I had to do a little bit of cursory sifting and searching for graphicacy, to start. It seems like the term was initiated in a mixed and sprawling range across math education (learning to plot points and interpret graphs), geography (facility with maps), and graphic design (technical-aesthetic savvy). Late last month, it surfaced in the context of a conversation about multimodal composition and the graphic rhetoric we have adopted at EMU, Understanding Rhetoric. This is the main reason it took hold for me: graphicacy seemed to gather an array of practices related both to understanding and making visuals. It sweeps into one pile an assortment of visual communications–graphs, maps, word clouds, comics, painting, photography, typography, data visualization–much in the same way visual rhetoric does. And yet, with graphicacy as with visual rhetoric, it feels like we are still missing a sufficiently encompassing verb to capture the array of practices.
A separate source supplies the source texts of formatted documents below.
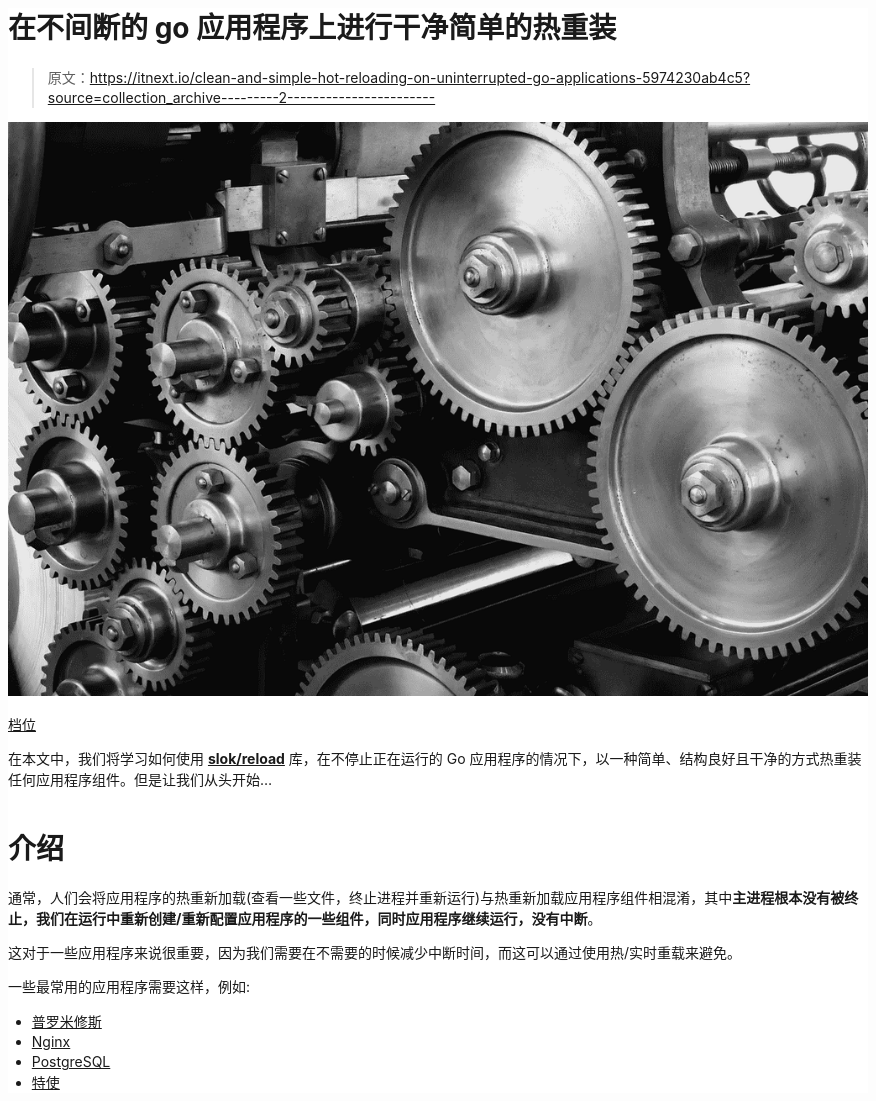 # 在不间断的 go 应用程序上进行干净简单的热重装

> 原文：<https://itnext.io/clean-and-simple-hot-reloading-on-uninterrupted-go-applications-5974230ab4c5?source=collection_archive---------2----------------------->

![](img/49c195488724b6356dab2216f6227351.png)

[档位](https://www.pexels.com/photo/gray-scale-photo-of-gears-159298/)

在本文中，我们将学习如何使用 [**slok/reload**](https://github.com/slok/reload) 库，在不停止正在运行的 Go 应用程序的情况下，以一种简单、结构良好且干净的方式热重装任何应用程序组件。但是让我们从头开始…

# 介绍

通常，人们会将应用程序的热重新加载(查看一些文件，终止进程并重新运行)与热重新加载应用程序组件相混淆，其中**主进程根本没有被终止，我们在运行中重新创建/重新配置应用程序的一些组件，同时应用程序继续运行，没有中断**。

这对于一些应用程序来说很重要，因为我们需要在不需要的时候减少中断时间，而这可以通过使用热/实时重载来避免。

一些最常用的应用程序需要这样，例如:

*   [普罗米修斯](https://prometheus.io/)
*   [Nginx](https://www.nginx.com/)
*   [PostgreSQL](https://www.postgresql.org/)
*   [特使](https://www.envoyproxy.io/)
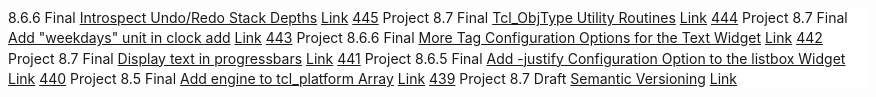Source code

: <td valign='top'>8.6.6</td>
<td valign='top'>Final</td>
<td valign='top' ><a href='./tip/446.md'>Introspect Undo/Redo Stack Depths</a></td>
<td valign='top'><a href='/tk/timeline?r=tip-446'>Link</a></td>
</tr>
<tr class='state-final type-project version-87'>
<td valign='top'><a href='./tip/445.md'>445</a></td>
<td valign='top'>Project</td>
<td valign='top'>8.7</td>
<td valign='top'>Final</td>
<td valign='top' ><a href='./tip/445.md'>Tcl_ObjType Utility Routines</a></td>
<td valign='top'><a href='/tcl/timeline?r=tip-445'>Link</a></td>
</tr>
<tr class='state-final type-project version-87'>
<td valign='top'><a href='./tip/444.md'>444</a></td>
<td valign='top'>Project</td>
<td valign='top'>8.7</td>
<td valign='top'>Final</td>
<td valign='top' ><a href='./tip/444.md'>Add &quot;weekdays&quot; unit in clock add</a></td>
<td valign='top'><a href='/tcl/timeline?r=tip-444'>Link</a></td>
</tr>
<tr class='state-final type-project version-86'>
<td valign='top'><a href='./tip/443.md'>443</a></td>
<td valign='top'>Project</td>
<td valign='top'>8.6.6</td>
<td valign='top'>Final</td>
<td valign='top' ><a href='./tip/443.md'>More Tag Configuration Options for the Text Widget</a></td>
<td valign='top'><a href='/tk/timeline?r=tip-443'>Link</a></td>
</tr>
<tr class='state-final type-project version-87'>
<td valign='top'><a href='./tip/442.md'>442</a></td>
<td valign='top'>Project</td>
<td valign='top'>8.7</td>
<td valign='top'>Final</td>
<td valign='top' ><a href='./tip/442.md'>Display text in progressbars</a></td>
<td valign='top'><a href='/tk/timeline?r=tip-442'>Link</a></td>
</tr>
<tr class='state-final type-project version-86'>
<td valign='top'><a href='./tip/441.md'>441</a></td>
<td valign='top'>Project</td>
<td valign='top'>8.6.5</td>
<td valign='top'>Final</td>
<td valign='top' ><a href='./tip/441.md'>Add -justify Configuration Option to the listbox Widget</a></td>
<td valign='top'><a href='/tk/timeline?r=tip-441'>Link</a></td>
</tr>
<tr class='state-final type-project version-85'>
<td valign='top'><a href='./tip/440.md'>440</a></td>
<td valign='top'>Project</td>
<td valign='top'>8.5</td>
<td valign='top'>Final</td>
<td valign='top' ><a href='./tip/440.md'>Add engine to tcl_platform Array</a></td>
<td valign='top'><a href='/tcl/timeline?r=tclPlatformEngine'>Link</a></td>
</tr>
<tr class='state-draft type-project version-87'>
<td valign='top'><a href='./tip/439.md'>439</a></td>
<td valign='top'>Project</td>
<td valign='top'>8.7</td>
<td valign='top'>Draft</td>
<td valign='top' ><a href='./tip/439.md'>Semantic Versioning</a></td>
<td valign='top'><a href='/tcl/timeline?r=semver'>Link</a></td>
</tr>
<tr class='state-final type-project version-86'>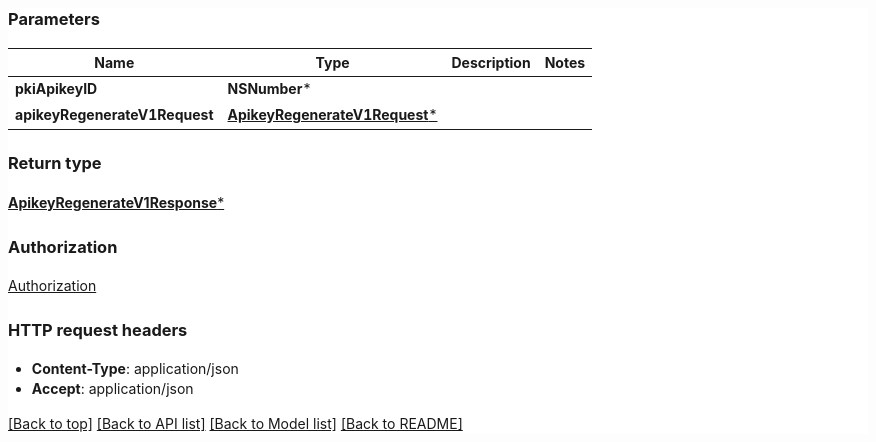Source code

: ### Parameters

Name | Type | Description  | Notes
------------- | ------------- | ------------- | -------------
 **pkiApikeyID** | **NSNumber***|  | 
 **apikeyRegenerateV1Request** | [**ApikeyRegenerateV1Request***](ApikeyRegenerateV1Request.md)|  | 

### Return type

[**ApikeyRegenerateV1Response***](ApikeyRegenerateV1Response.md)

### Authorization

[Authorization](../README.md#Authorization)

### HTTP request headers

 - **Content-Type**: application/json
 - **Accept**: application/json

[[Back to top]](#) [[Back to API list]](../README.md#documentation-for-api-endpoints) [[Back to Model list]](../README.md#documentation-for-models) [[Back to README]](../README.md)

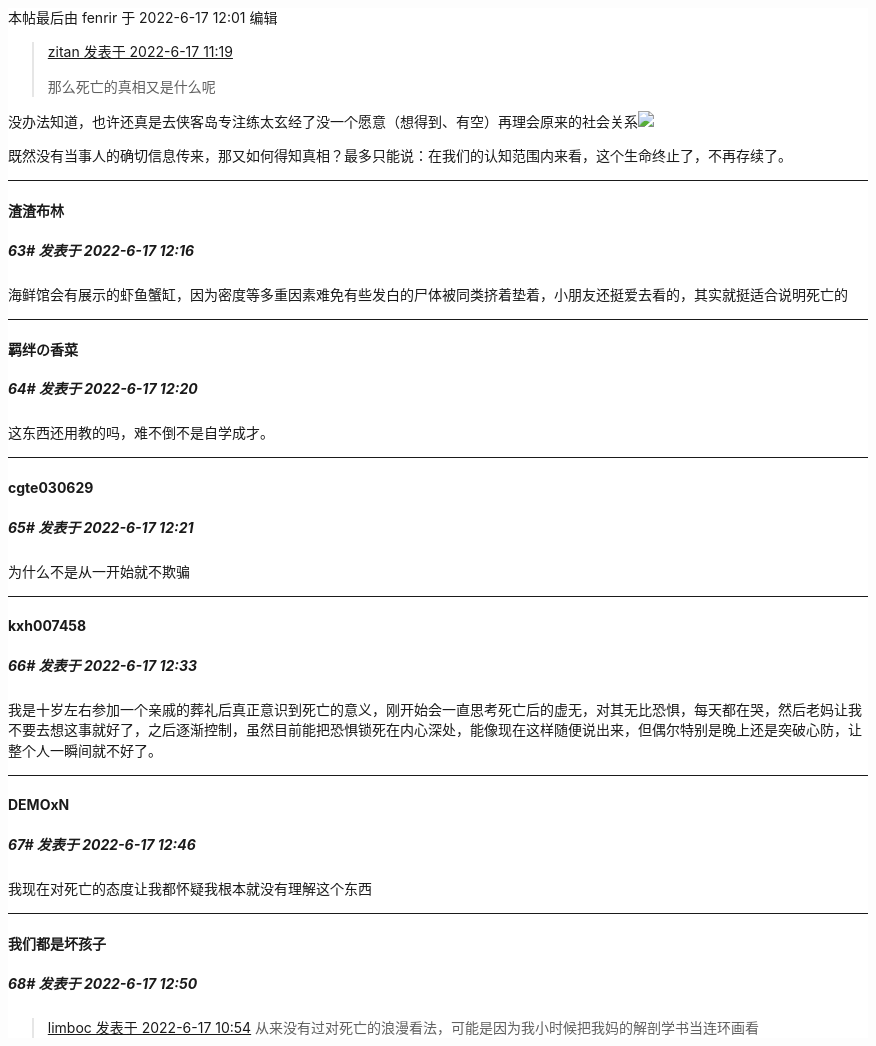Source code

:  本帖最后由 fenrir 于 2022-6-17 12:01 编辑 
<blockquote><a href="httphttps://bbs.saraba1st.com/2b/forum.php?mod=redirect&amp;goto=findpost&amp;pid=56303381&amp;ptid=2076285" target="_blank">zitan 发表于 2022-6-17 11:19</a>

那么死亡的真相又是什么呢</blockquote>
没办法知道，也许还真是去侠客岛专注练太玄经了没一个愿意（想得到、有空）再理会原来的社会关系<img src="https://static.saraba1st.com/image/smiley/face2017/068.png" referrerpolicy="no-referrer">

既然没有当事人的确切信息传来，那又如何得知真相？最多只能说：在我们的认知范围内来看，这个生命终止了，不再存续了。



*****

####  渣渣布林  
##### 63#       发表于 2022-6-17 12:16

海鲜馆会有展示的虾鱼蟹缸，因为密度等多重因素难免有些发白的尸体被同类挤着垫着，小朋友还挺爱去看的，其实就挺适合说明死亡的

*****

####  羁绊の香菜  
##### 64#       发表于 2022-6-17 12:20

这东西还用教的吗，难不倒不是自学成才。

*****

####  cgte030629  
##### 65#       发表于 2022-6-17 12:21

为什么不是从一开始就不欺骗



*****

####  kxh007458  
##### 66#       发表于 2022-6-17 12:33

我是十岁左右参加一个亲戚的葬礼后真正意识到死亡的意义，刚开始会一直思考死亡后的虚无，对其无比恐惧，每天都在哭，然后老妈让我不要去想这事就好了，之后逐渐控制，虽然目前能把恐惧锁死在内心深处，能像现在这样随便说出来，但偶尔特别是晚上还是突破心防，让整个人一瞬间就不好了。



*****

####  DEMOxN  
##### 67#       发表于 2022-6-17 12:46

我现在对死亡的态度让我都怀疑我根本就没有理解这个东西

*****

####  我们都是坏孩子  
##### 68#       发表于 2022-6-17 12:50

<blockquote><a href="httphttps://bbs.saraba1st.com/2b/forum.php?mod=redirect&amp;goto=findpost&amp;pid=56302844&amp;ptid=2076285" target="_blank">limboc 发表于 2022-6-17 10:54</a>
从来没有过对死亡的浪漫看法，可能是因为我小时候把我妈的解剖学书当连环画看
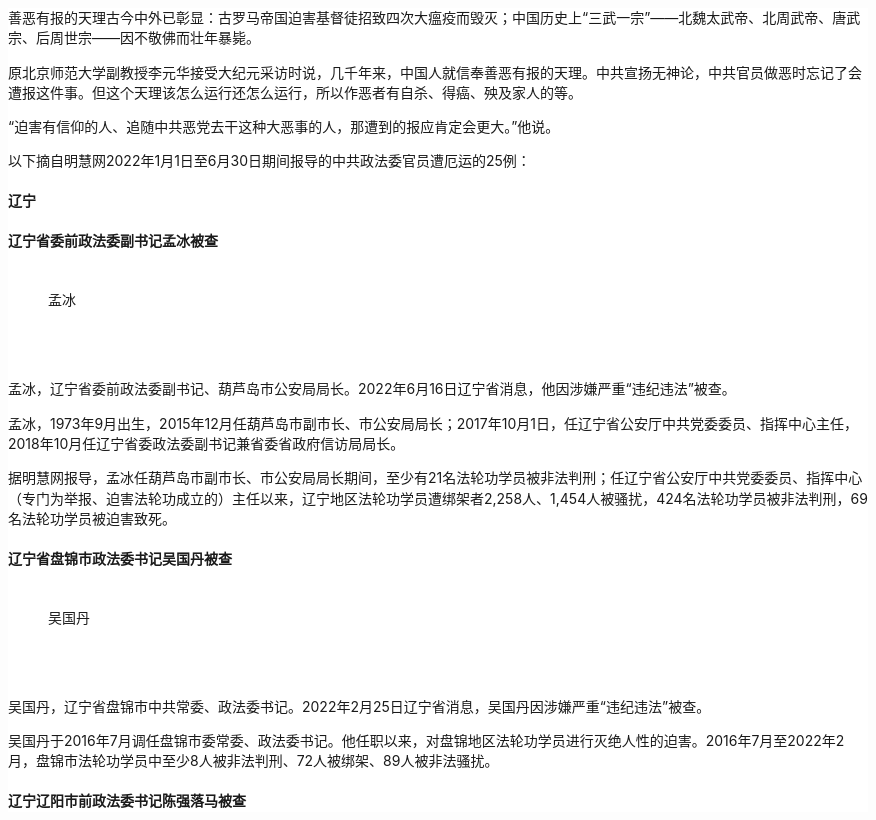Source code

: <p>
 善恶有报的天理古今中外已彰显：古罗马帝国迫害基督徒招致四次大瘟疫而毁灭；中国历史上“三武一宗”——北魏太武帝、北周武帝、唐武宗、后周世宗——因不敬佛而壮年暴毙。
</p>
<p>
 原北京师范大学副教授李元华接受大纪元采访时说，几千年来，中国人就信奉善恶有报的天理。中共宣扬无神论，中共官员做恶时忘记了会遭报这件事。但这个天理该怎么运行还怎么运行，所以作恶者有自杀、得癌、殃及家人的等。
</p>
<p>
 “迫害有信仰的人、追随中共恶党去干这种大恶事的人，那遭到的报应肯定会更大。”他说。
</p>
<p>
 以下摘自明慧网2022年1月1日至6月30日期间报导的中共政法委官员遭厄运的25例：
</p>
<h4>
 辽宁
</h4>
<h4>
 辽宁省委前政法委副书记孟冰被查
</h4>
<figure aria-describedby="caption-attachment-13765095" class="wp-caption aligncenter" id="attachment_13765095" style="width: 88px">
 <ok href="https://i.epochtimes.com/assets/uploads/2022/06/id13765095-f6876266f559ce59ba5aa02b5928393b.jpg" target="_blank">
  <img alt="" class="wp-image-13765095" src="https://i.epochtimes.com/assets/uploads/2022/06/id13765095-f6876266f559ce59ba5aa02b5928393b.jpg"/>
 </ok>
 <br/><figcaption class="wp-caption-text" id="caption-attachment-13765095">
  孟冰
 </figcaption><br/>
</figure><br/>
<p>
 孟冰，辽宁省委前政法委副书记、葫芦岛市公安局局长。2022年6月16日辽宁省消息，他因涉嫌严重“违纪违法”被查。
</p>
<p>
 孟冰，1973年9月出生，2015年12月任葫芦岛市副市长、市公安局局长；2017年10月1日，任辽宁省公安厅中共党委委员、指挥中心主任，2018年10月任辽宁省委政法委副书记兼省委省政府信访局局长。
</p>
<p>
 据明慧网报导，孟冰任葫芦岛市副市长、市公安局局长期间，至少有21名法轮功学员被非法判刑；任辽宁省公安厅中共党委委员、指挥中心（专门为举报、迫害法轮功成立的）主任以来，辽宁地区法轮功学员遭绑架者2,258人、1,454人被骚扰，424名法轮功学员被非法判刑，69名法轮功学员被迫害致死。
</p>
<h4>
 辽宁省盘锦市政法委书记吴国丹被查
</h4>
<figure aria-describedby="caption-attachment-13765097" class="wp-caption aligncenter" id="attachment_13765097" style="width: 76px">
 <ok href="https://i.epochtimes.com/assets/uploads/2022/06/id13765097-9a1948bba600b523d42505b299a5508f.jpg" target="_blank">
  <img alt="" class="wp-image-13765097" src="https://i.epochtimes.com/assets/uploads/2022/06/id13765097-9a1948bba600b523d42505b299a5508f.jpg"/>
 </ok>
 <br/><figcaption class="wp-caption-text" id="caption-attachment-13765097">
  吴国丹
 </figcaption><br/>
</figure><br/>
<p>
 吴国丹，辽宁省盘锦市中共常委、政法委书记。2022年2月25日辽宁省消息，吴国丹因涉嫌严重“违纪违法”被查。
</p>
<p>
 吴国丹于2016年7月调任盘锦市委常委、政法委书记。他任职以来，对盘锦地区法轮功学员进行灭绝人性的迫害。2016年7月至2022年2月，盘锦市法轮功学员中至少8人被非法判刑、72人被绑架、89人被非法骚扰。
</p>
<h4>
 辽宁辽阳市前政法委书记陈强落马被查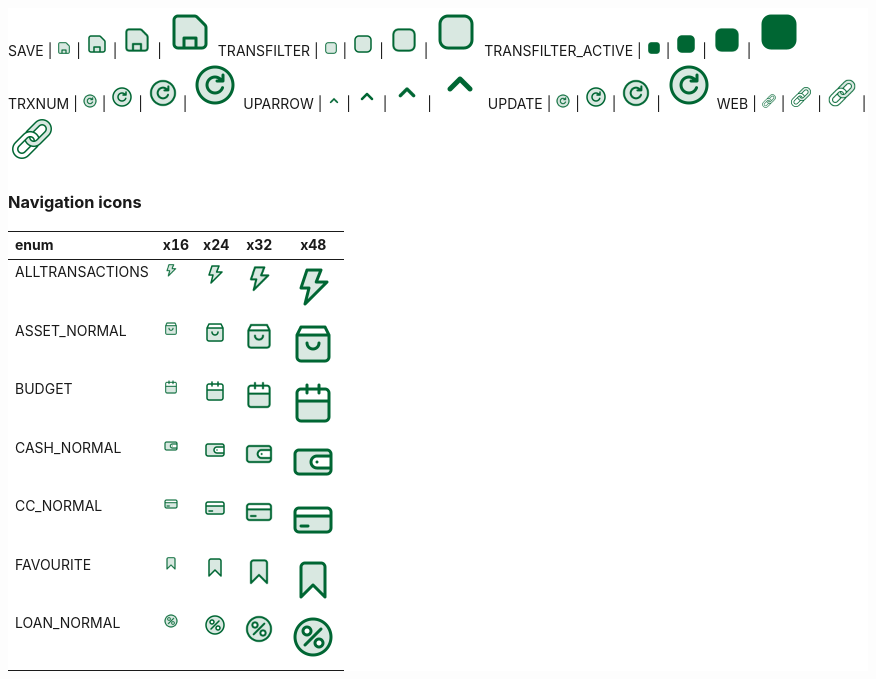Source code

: SAVE | <img src="light/controls/SAVE.svg" width="16">  | <img src="light/controls/SAVE.svg" width="24">  | <img src="light/controls/SAVE.svg" width="32">  | <img src="light/controls/SAVE.svg" width="48"> 
TRANSFILTER | <img src="light/controls/TRANSFILTER.svg" width="16">  | <img src="light/controls/TRANSFILTER.svg" width="24">  | <img src="light/controls/TRANSFILTER.svg" width="32">  | <img src="light/controls/TRANSFILTER.svg" width="48"> 
TRANSFILTER_ACTIVE | <img src="light/controls/TRANSFILTER_ACTIVE.svg" width="16">  | <img src="light/controls/TRANSFILTER_ACTIVE.svg" width="24">  | <img src="light/controls/TRANSFILTER_ACTIVE.svg" width="32">  | <img src="light/controls/TRANSFILTER_ACTIVE.svg" width="48"> 
TRXNUM | <img src="light/controls/TRXNUM.svg" width="16">  | <img src="light/controls/TRXNUM.svg" width="24">  | <img src="light/controls/TRXNUM.svg" width="32">  | <img src="light/controls/TRXNUM.svg" width="48"> 
UPARROW | <img src="light/controls/UPARROW.svg" width="16">  | <img src="light/controls/UPARROW.svg" width="24">  | <img src="light/controls/UPARROW.svg" width="32">  | <img src="light/controls/UPARROW.svg" width="48"> 
UPDATE | <img src="light/controls/UPDATE.svg" width="16">  | <img src="light/controls/UPDATE.svg" width="24">  | <img src="light/controls/UPDATE.svg" width="32">  | <img src="light/controls/UPDATE.svg" width="48"> 
WEB | <img src="light/controls/WEB.svg" width="16">  | <img src="light/controls/WEB.svg" width="24">  | <img src="light/controls/WEB.svg" width="32">  | <img src="light/controls/WEB.svg" width="48"> 

### Navigation icons 

enum | x16 | x24 | x32 | x48
:-- | --- | --- | --- | ---
ALLTRANSACTIONS | <img src="light/navigation/ALLTRANSACTIONS.svg" width="16">  | <img src="light/navigation/ALLTRANSACTIONS.svg" width="24">  | <img src="light/navigation/ALLTRANSACTIONS.svg" width="32">  | <img src="light/navigation/ALLTRANSACTIONS.svg" width="48"> 
ASSET_NORMAL | <img src="light/navigation/ASSET_NORMAL.svg" width="16">  | <img src="light/navigation/ASSET_NORMAL.svg" width="24">  | <img src="light/navigation/ASSET_NORMAL.svg" width="32">  | <img src="light/navigation/ASSET_NORMAL.svg" width="48"> 
BUDGET | <img src="light/navigation/BUDGET.svg" width="16">  | <img src="light/navigation/BUDGET.svg" width="24">  | <img src="light/navigation/BUDGET.svg" width="32">  | <img src="light/navigation/BUDGET.svg" width="48"> 
CASH_NORMAL | <img src="light/navigation/CASH_NORMAL.svg" width="16">  | <img src="light/navigation/CASH_NORMAL.svg" width="24">  | <img src="light/navigation/CASH_NORMAL.svg" width="32">  | <img src="light/navigation/CASH_NORMAL.svg" width="48"> 
CC_NORMAL | <img src="light/navigation/CC_NORMAL.svg" width="16">  | <img src="light/navigation/CC_NORMAL.svg" width="24">  | <img src="light/navigation/CC_NORMAL.svg" width="32">  | <img src="light/navigation/CC_NORMAL.svg" width="48"> 
FAVOURITE | <img src="light/navigation/FAVOURITE.svg" width="16">  | <img src="light/navigation/FAVOURITE.svg" width="24">  | <img src="light/navigation/FAVOURITE.svg" width="32">  | <img src="light/navigation/FAVOURITE.svg" width="48"> 
LOAN_NORMAL | <img src="light/navigation/LOAN_ACC_NORMAL.svg" width="16">  | <img src="light/navigation/LOAN_ACC_NORMAL.svg" width="24">  | <img src="light/navigation/LOAN_ACC_NORMAL.svg" width="32">  | <img src="light/navigation/LOAN_ACC_NORMAL.svg" width="48"> 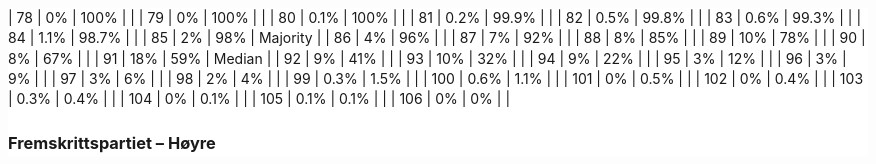 | 78 | 0% | 100% |  |
| 79 | 0% | 100% |  |
| 80 | 0.1% | 100% |  |
| 81 | 0.2% | 99.9% |  |
| 82 | 0.5% | 99.8% |  |
| 83 | 0.6% | 99.3% |  |
| 84 | 1.1% | 98.7% |  |
| 85 | 2% | 98% | Majority |
| 86 | 4% | 96% |  |
| 87 | 7% | 92% |  |
| 88 | 8% | 85% |  |
| 89 | 10% | 78% |  |
| 90 | 8% | 67% |  |
| 91 | 18% | 59% | Median |
| 92 | 9% | 41% |  |
| 93 | 10% | 32% |  |
| 94 | 9% | 22% |  |
| 95 | 3% | 12% |  |
| 96 | 3% | 9% |  |
| 97 | 3% | 6% |  |
| 98 | 2% | 4% |  |
| 99 | 0.3% | 1.5% |  |
| 100 | 0.6% | 1.1% |  |
| 101 | 0% | 0.5% |  |
| 102 | 0% | 0.4% |  |
| 103 | 0.3% | 0.4% |  |
| 104 | 0% | 0.1% |  |
| 105 | 0.1% | 0.1% |  |
| 106 | 0% | 0% |  |

### Fremskrittspartiet – Høyre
At our Advanced WAC Institute on campus late last April (or was it by then early May?), I worked with a team of colleagues on a new (for us) configuration. With colleagues from Communications and Education, we put together an institute keyed on five complementary practices: writing, reading, critical (or I would say “rhetorical”) listening, speaking, and visualizing. The fifth term, visualizing, was mine to introduce to institute attendees, and it was the most difficult to identify with a verb that was adequate to account for the frame, which amounted to concept mapping, drawing/sketching as heuristic for arrangement, and creating occasions for students to work at the intersection of textual and overtly visual and designerly composition.
Because we called it “visualizing,” we began the sessions needing to backtrack and contextualize. With visualizing, we weren’t talking about conjuring brainbound images or about an indwelt priming of the mind’s eye to work on problems or particular ways of seeing. These were among the associations attendees made with visualizing. And this seemed reasonable. Visualizing wasn’t quite the right verb. But what is the right verb? What is the general verb comparable to writing, reading, listening, and speaking that relates not only to seeing but to creating visuals, especially in consideration of vector illustration programs and shape-based concept mapping software that bears only faint relation to drawing?